PDA is not at all like sociopathy.
Sociopaths do not care about the rights of other people, they feel they are entitled to us and abuse others.
PDA individuals care about others to a normal or over-intense degree (since intensity of feeling in general is often greater in PDA). This may not always be visible, due both to the same kind of social problems as other autistics, and the fear of demands, but that doesn’t mean it’s not there.
For example, both a sociopath and a person with PDA may scream insults at someone until that person is emotionally exhausted enough to give into their demands, but the sociopath planned it and does not mind hurting the other person, while the PDA person felt compelled to do it and feels badly about it.
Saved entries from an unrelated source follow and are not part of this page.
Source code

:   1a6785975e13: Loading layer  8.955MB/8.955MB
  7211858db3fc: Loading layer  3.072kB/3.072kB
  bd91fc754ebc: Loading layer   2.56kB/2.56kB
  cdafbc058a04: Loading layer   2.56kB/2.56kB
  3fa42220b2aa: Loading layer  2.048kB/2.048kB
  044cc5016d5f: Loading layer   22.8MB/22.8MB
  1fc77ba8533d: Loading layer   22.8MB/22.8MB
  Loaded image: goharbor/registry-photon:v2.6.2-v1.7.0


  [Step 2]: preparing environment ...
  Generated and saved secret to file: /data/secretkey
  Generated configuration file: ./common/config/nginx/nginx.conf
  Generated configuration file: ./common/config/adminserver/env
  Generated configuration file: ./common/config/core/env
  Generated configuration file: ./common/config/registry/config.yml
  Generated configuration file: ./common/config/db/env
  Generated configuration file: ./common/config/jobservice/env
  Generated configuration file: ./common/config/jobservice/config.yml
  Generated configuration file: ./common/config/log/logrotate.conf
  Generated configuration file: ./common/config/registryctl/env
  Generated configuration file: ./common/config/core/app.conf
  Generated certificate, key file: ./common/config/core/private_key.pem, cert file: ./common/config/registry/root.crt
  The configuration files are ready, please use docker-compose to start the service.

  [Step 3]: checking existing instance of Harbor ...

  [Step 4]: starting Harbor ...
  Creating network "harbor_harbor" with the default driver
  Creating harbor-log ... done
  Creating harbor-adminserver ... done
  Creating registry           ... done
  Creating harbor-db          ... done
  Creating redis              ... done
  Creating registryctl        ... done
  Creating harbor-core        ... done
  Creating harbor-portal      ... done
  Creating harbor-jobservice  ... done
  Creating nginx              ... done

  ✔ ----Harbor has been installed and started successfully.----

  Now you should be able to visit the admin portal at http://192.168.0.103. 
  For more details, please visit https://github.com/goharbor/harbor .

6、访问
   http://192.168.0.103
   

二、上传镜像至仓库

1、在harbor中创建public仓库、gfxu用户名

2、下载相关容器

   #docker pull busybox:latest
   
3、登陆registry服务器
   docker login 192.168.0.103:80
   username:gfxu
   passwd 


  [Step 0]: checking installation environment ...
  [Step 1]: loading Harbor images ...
And the only way you could manage a sociopath so that they never attack you is to never interfere with what they want and never make any mistakes. It’s the impossible challenge that abused spouses deal with. Whereas if the PDA person is reassured and carefully taught that nothing bad will happen if they let someone else have control sometimes, they will become cooperative and helpful.
Donna,
I have purchased The invisible cage, and hope to find more answers. Eli was diagnosed with OCD but your definition, obsessive compulsive personality makes sense. Eli, well he tries to shake hands now, but he ends up biting the persons thumb. Not hard, but he bites. There is only one person at work he spends all free time just shaking the guys hand, never biting. The bites are for all new persons he meets. I hope you can answer these for me.
#1. Eli cannot use 1 3oz bathroom cup, he has to use all (about 30) in the dispenser. He takes a drink from each and into the trash they go. Knowing this I removed them and placed the cups in the bathroom cupboard. He found and used the box of 200 in less than the f minutes he was in the bathroom.
#2. Eli will not sleep in a room unless he unplugs all things, clock, tv, lamps.